Dopo 1013 giorni di carcere Mohamed Abou-Zeid, il fotoreporter egiziano da tutti conosciuto come Shawkan, è comparso ieri davanti alla Corte che dovrà giudicarlo per le accuse che hanno portato al suo arresto ormai tre anni fa. Prima di arrivare in aula per l’inizio del processo e professare la sua innocenza, Zeid ha subito violenze e intimidazioni che non lo hanno fiaccato.
L’imputato non ha avuto infatti timore a definire la sua prigionia “un atto senza senso”.
Il 27enne, la cui vicenda giudiziaria è iniziata nell’agosto del 2013, prima che il dibattimento venisse nuovamente rinviato ha chiesto al giudice le motivazioni ‘legali’ alla base della sua incarcerazione.
Gli agenti delle forze di sicurezza che lo avevano catturato mentre scattava delle foto nel corso della manifestazione a favore del presidente Morsi, destituito il mese precedente, non avevano voluto fornirgli alcuna spiegazione.
Quel giorno in piazza della moschea Rabi’a El-Adawiya, i poliziotti nel tentativo di disperdere la folla compirono un vero e proprio massacro di civili. Secondo le stime fornite dai Fratelli musulmani, mai confermate dalle autorità giudiziarie del Cairo, morirono non meno di 700 persone mentre i feriti furono oltre 2mila.
Quello che dopo il rovesciamento del governo di Morsi da parte del nuovo esecutivo di Abdel Fattah Al-Sisi era divenuto il punto di ritrovo dei sostenitori dell’ex Presidente, si è così trasformato nel simbolo di un vero e proprio martirio.
Shawkan, che aveva detto agli agenti di essere un giornalista, era stato ammanettato, picchiato e trascinato a bordo di una camionetta. Da allora non è più uscito dalla cella in cui è stato rinchiuso senza un vero capo di imputazione.
Per la sua liberazione si sono mobilitati in migliaia in Egitto e nel mondo, con in prima linea Amnesty international.
Ma finora nessun segnale di disponibilità a scarcerare il giovane è arrivato dalle autorità giudiziarie egiziane.

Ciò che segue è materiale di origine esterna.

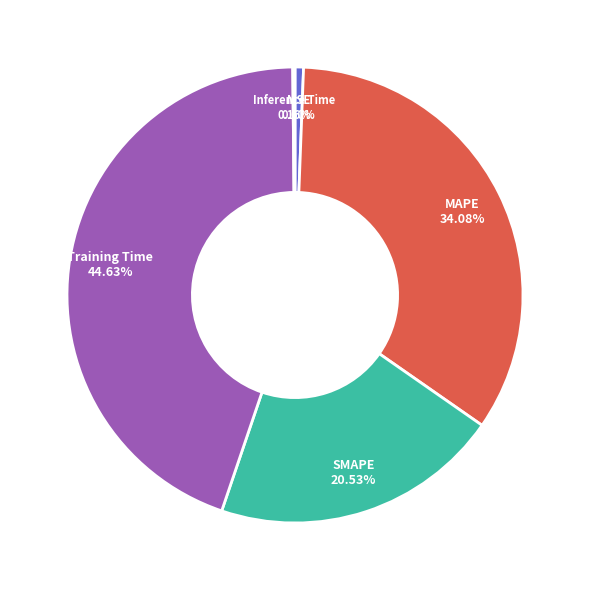

Is SMAPE the majority of the pie?

No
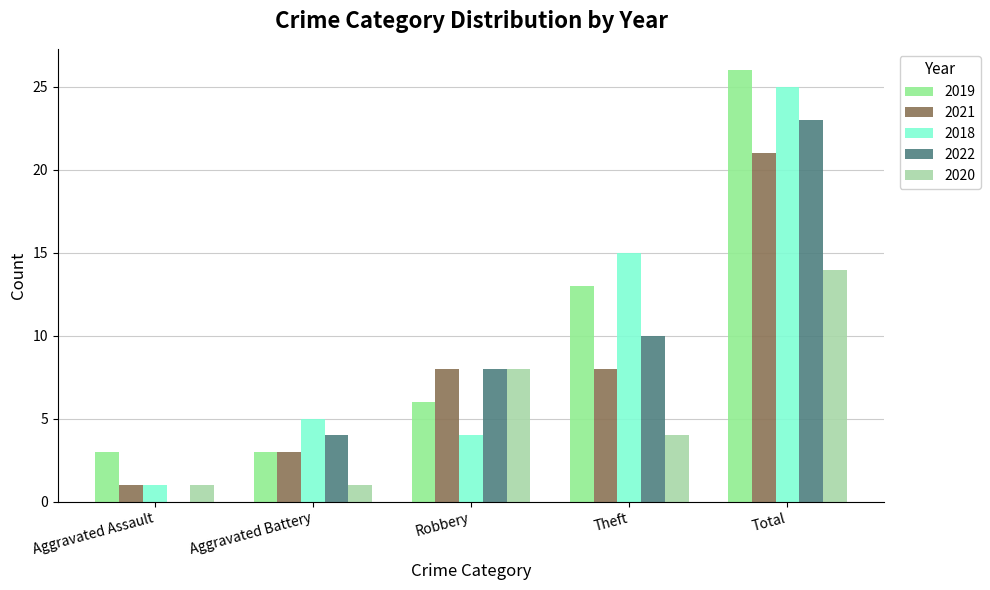

At which category does the chart reach its peak across all series?

Total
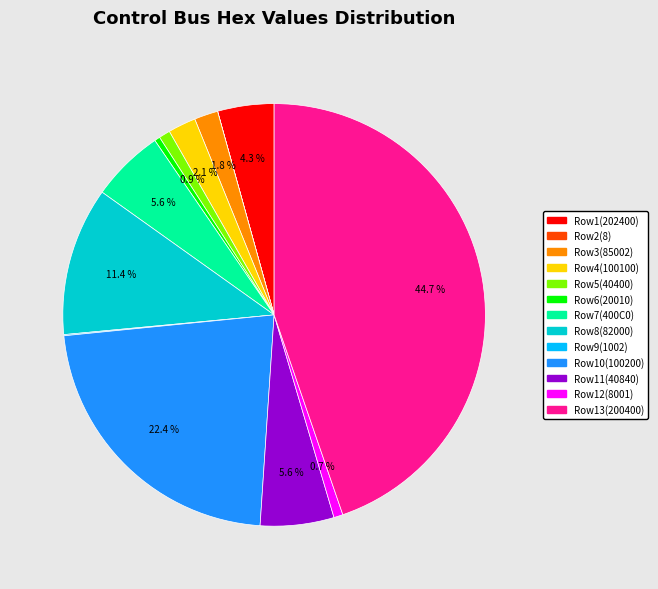

Does any single category account for the majority?

No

Come non sembrano intenzionate a rilasciare Ahmed Abdallah, il presidente della Commissione per i diritti e le libertà (Ecrf), consulente legale della famiglia di Giulio Regeni e coinvolto nelle indagini sulla morte del ricercatore italiano.
L’attivista ha raccontato a chi è riuscito ad avvicinarlo durante l’ultima udienza in Tribunale, dove si decideva della sua scarcerazione, di aver assistito a “un enorme numero” di casi di tortura durante i suoi ultimi giorni in stato di detenzione.

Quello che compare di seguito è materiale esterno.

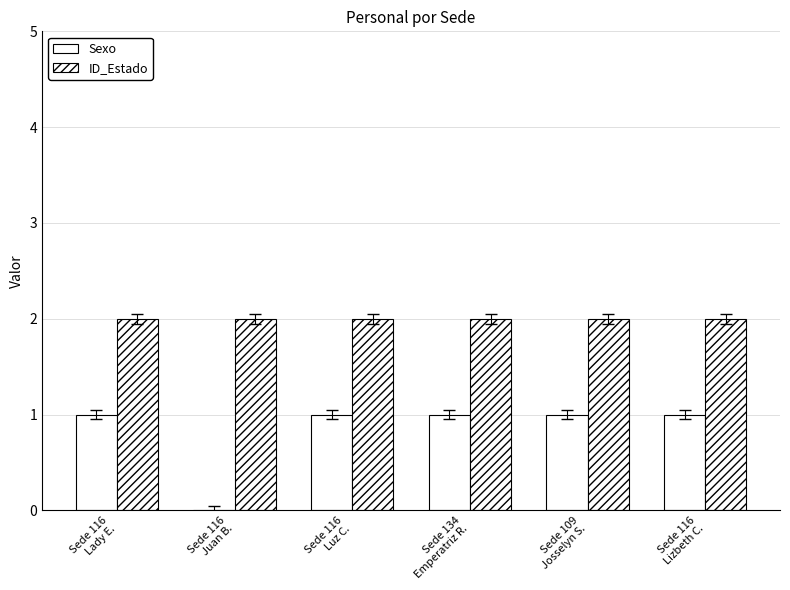

Is it true that Sexo equals 1 at Sede 109
Josselyn S.?

True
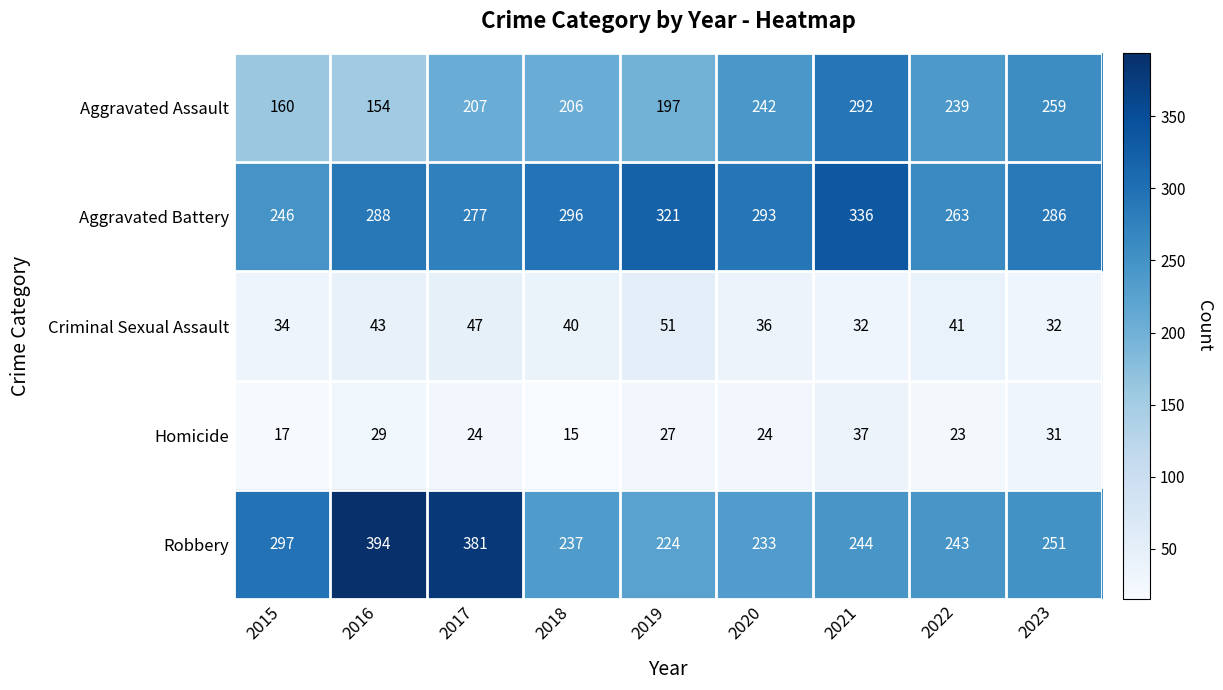

How many values in the Robbery series are below 244?

4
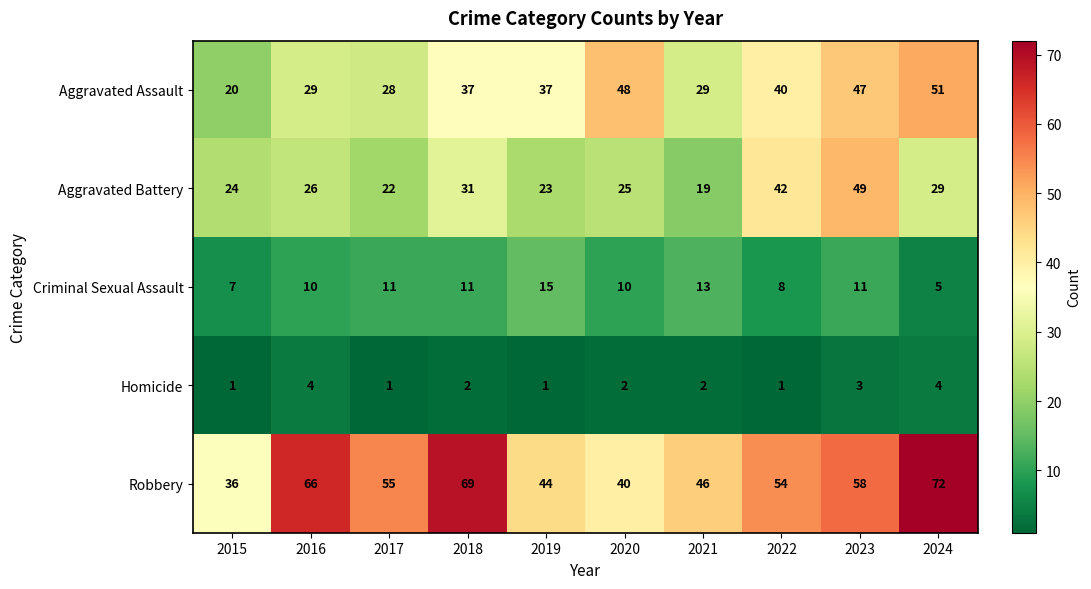

The Robbery series shows 48 at 2024. True or false?

False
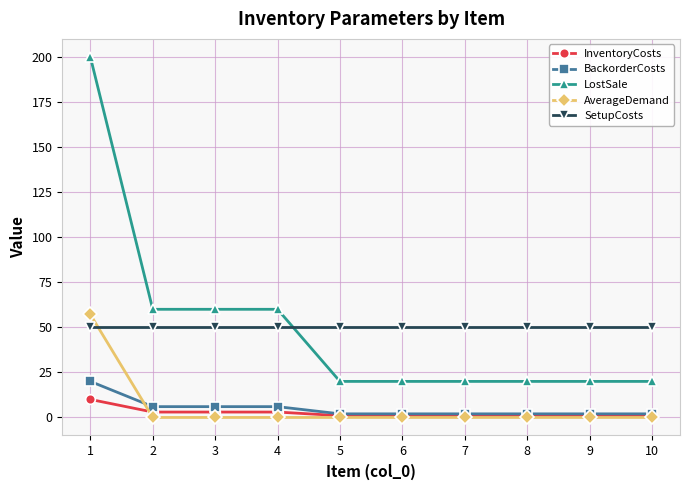

Rank the series by their maximum value, from highest to lowest.

LostSale, AverageDemand, SetupCosts, BackorderCosts, InventoryCosts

I giudici del tribunale di Abbassiya hanno stabilito ieri altri 15 giorni di custodia cautelare per Abdallah, arrestato il 25 aprile e accusato di terrorismo.
L’uomo ha dichiarato di essere finito in carcere per il proprio impegno sul dossier Regeni e ha raccontato che erano stati alcuni funzionari del ministero dell’Interno a dirglielo per incutergli timore.

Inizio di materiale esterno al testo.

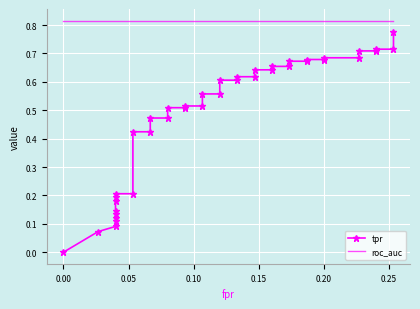

Reading left to right, list all the values displayed in this chart.

tpr: 0.0	0.1	0.1	0.1	0.1	0.1	0.1	0.2	0.2	0.2	0.2	0.4	0.4	0.5	0.5	0.5	0.5	0.5	0.5	0.6	0.6	0.6	0.6	0.6	0.6	0.6	0.6	0.7	0.7	0.7	0.7	0.7	0.7	0.7	0.7	0.7	0.7	0.7	0.7	0.8
roc_auc: 0.8	0.8	0.8	0.8	0.8	0.8	0.8	0.8	0.8	0.8	0.8	0.8	0.8	0.8	0.8	0.8	0.8	0.8	0.8	0.8	0.8	0.8	0.8	0.8	0.8	0.8	0.8	0.8	0.8	0.8	0.8	0.8	0.8	0.8	0.8	0.8	0.8	0.8	0.8	0.8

“Ho visto alcuni prigionieri con segni di frustate sul corpo, altri sottoposti a scosse elettriche sugli organi genitali” ha affermato Abdallah alla presenza di diplomatici europei che erano presenti in aula aggiungendo che “le guardie inseriscono oggetti metallici sotto la pelle dei detenuti per aumentare il dolore provocato dalle scosse elettriche”.
Sul di lui pendono nove capi d’imputazione per i quali, secondo la nuova legge anti-terrorismo, rischia la pena di morte, come il suo collega Mena Thabet, accusato anche di far parte dei Fratelli musulmani.
Queste accuse, secondo i membri di Ecrf, sono state mosse nel quadro di un giro di vite delle ultime settimane contro le organizzazioni non governative.
Il governo di al-Sisi, oltre a inasprire la repressione nei confronti di dissidenti e attivisti, sta studiando una serie di norme bavaglio con le quali impedire alla stampa libera di continuare a denunciare le storture del regime che annovera, tra i tanti crimini e le violazioni dei più basilari diritti della popolazione egiziana ma anche di stranieri ‘non graditi’, la responsabilità della morte di Regeni, o quanto meno la volontà di insabbiare i nomi dei colpevoli della sua atroce fine: il nostro connazionale è stato chiaramente ucciso dopo giorni di torture.
Per questo continuare a chiedere verità per Giulio Regeni, e tutti i desaparecidos d’Egitto, resta un dovere, una priorità, nonostante la solidarietà dovuta al Paese e al governo per il disastro dell’Egyptair.